Classification of Groups of Order 12.

[quantumdude]

Homework Statement

Classify the groups of order 12.

Homework Equations

None.

The Attempt at a Solution

The professor has worked this out up to a point. He proved a corollary that states:

"Let G be a group of order 12 whose 3-Sylow subgroups are not normal. Then G is isomorphic to A_4."

After the proof he states:

"Thus, the classification of groups of order 12 depends only on classifying the split extensions of Z_3 by groups of order 4."

OK, fine. So I know that split extensions are semidirect products, and that there are only 2 groups of order 4. So I need to compute the following:

D_4 \times_{\alpha} \mathbb{Z}_3
\mathbb{Z}_4 \times_{\beta} \mathbb{Z}_3

(sorry, don't know how to make the symbol for semidirect products)

Here's where the confusion begins.

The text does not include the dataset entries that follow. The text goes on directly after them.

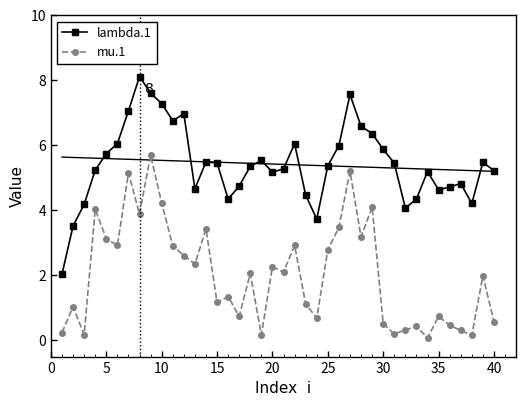

True or false: lambda.1 and mu.1 intersect in this chart.

False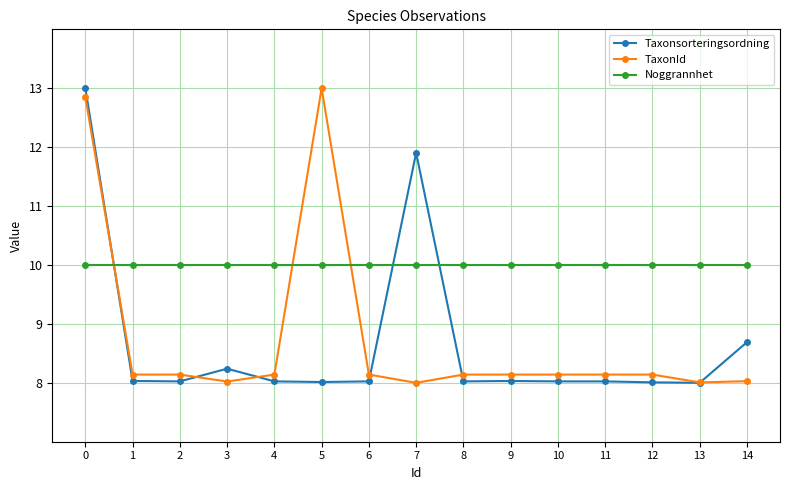

Which series changed the most between 3 and 13?

Taxonsorteringsordning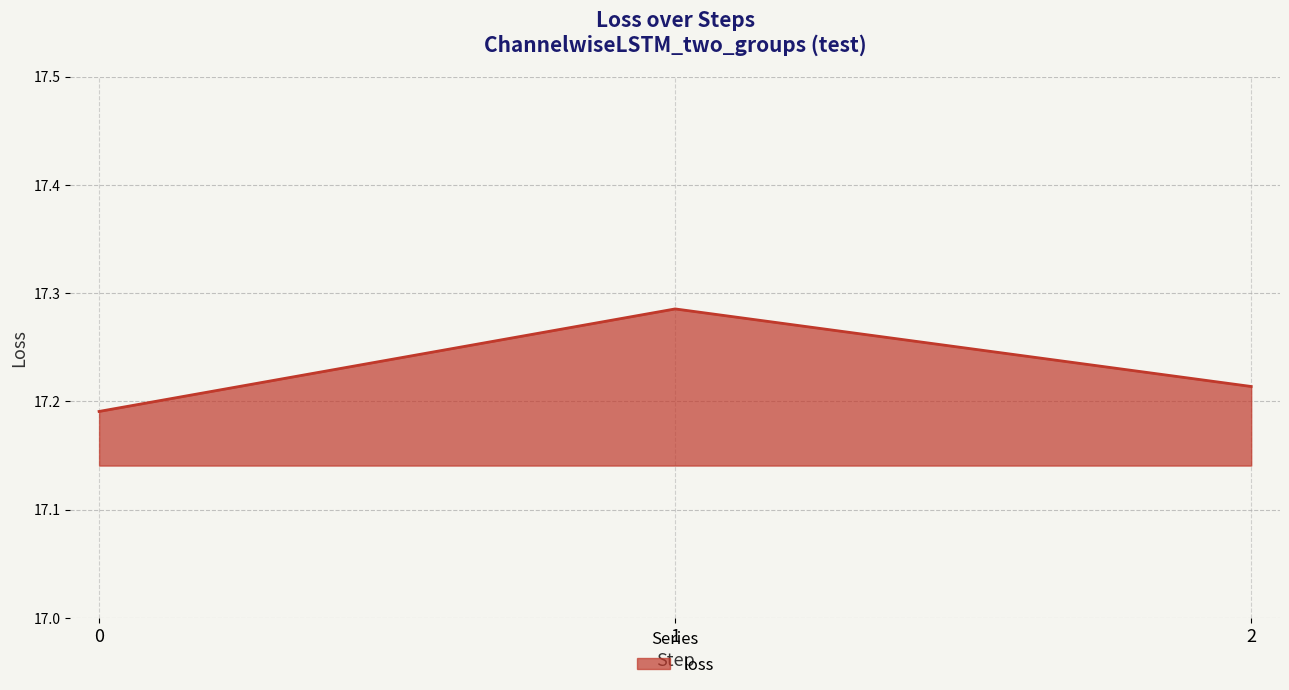

How many values are between 17 and 18?

3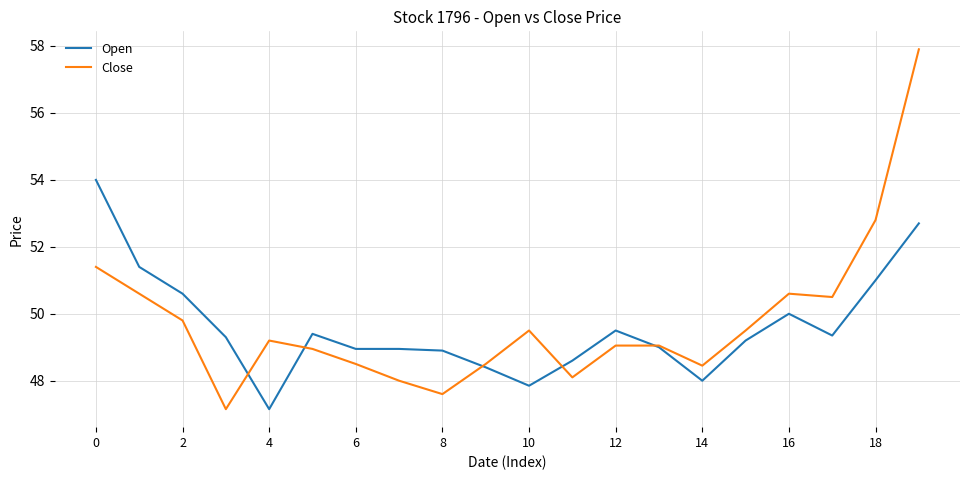

Which series has the widest spread of values?

Close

If I compare the semidirect products above with the definition of the same, then I see that I have to find the homomorphisms \alpha: \mathbb{Z}_3 \rightarrow Aut(D_4) and \beta: \mathbb{Z}_3 \rightarrow Aut(\mathbb{Z}_4).

The second one isn't so bad, but I would really like to turn the first one around so that the homomorphism comes out of D_4. That's because I've already done a homework exercise that gives me all of the homomorphisms out of D_{2n}.

So, first question: Is D_4 \times_{\alpha} \mathbb{Z}_3 for some \alpha isomorphic to \mathbb{Z}_3 \times_{\gamma} D_4 for some \gamma? In other words, can I arrange it so that I'm looking for homomorphisms from D_4 to Aut(\mathbb{Z}_3)?

Hope the question is clear.

 

[StatusX]

In general, no. In a non-trivial semi-direct product one of the groups in the product is normal and the other isn't (where we think of the groups making up the product as embedded in semi-direct product in the natural way). So it isn't symmetric. But Aut(D_4) is a pretty simple group, and the homomorphisms from Z_3 into it are really easy to classify (ie, find the automorphisms of order dividing 3).

 

[quantumdude]

In general, no.

That's what I suspected.

In a non-trivial semi-direct product one of the groups in the product is normal and the other isn't (where we think of the groups making up the product as embedded in semi-direct product in the natural way). So it isn't symmetric. But Aut(D_4) is a pretty simple group, and the homomorphisms from Z_3 into it are really easy to classify (ie, find the automorphisms of order dividing 3).

OK thanks, I'll try it.

Here's a stupid question. The definition of semidirect product of H and K with respect to \alpha is as follows.

"Let \alpha: K \rightarrow Aut(H) be a homomorphism. By the semidirect product of H and K with respect to \alpha, written H \times_{\alpha} K, we mean the set H \times K with the binary operation given by setting

(h_1,k_1) \cdot (h_2,k_2) = (h_1 \cdot \alpha(k_1)(h_2),k_1k_2)"

I'm a little unsure of what the right hand side of that last equation means. Since here H=D_4 and K=\mathbb{Z}_3, I suppose that in the first coordinate of the ordered pair I'll be multiplying in D_4, and in the second coordinate "k_1k_2" means "addition of k_1 and k_2 mod 3". Is that right? Also, I am supposing that the object "\alpha(k_1)(h_2)" is to be read as the product of \alpha(k_1) and h_2 in D_4. Is that also right?

 

[StatusX]

\alpha is a homomorphism from K to Aut(H), so \alpha(k_1) is an automorphism, and \alpha(k_1)(h_2) is the element in H that this automorphism sends h_2 to.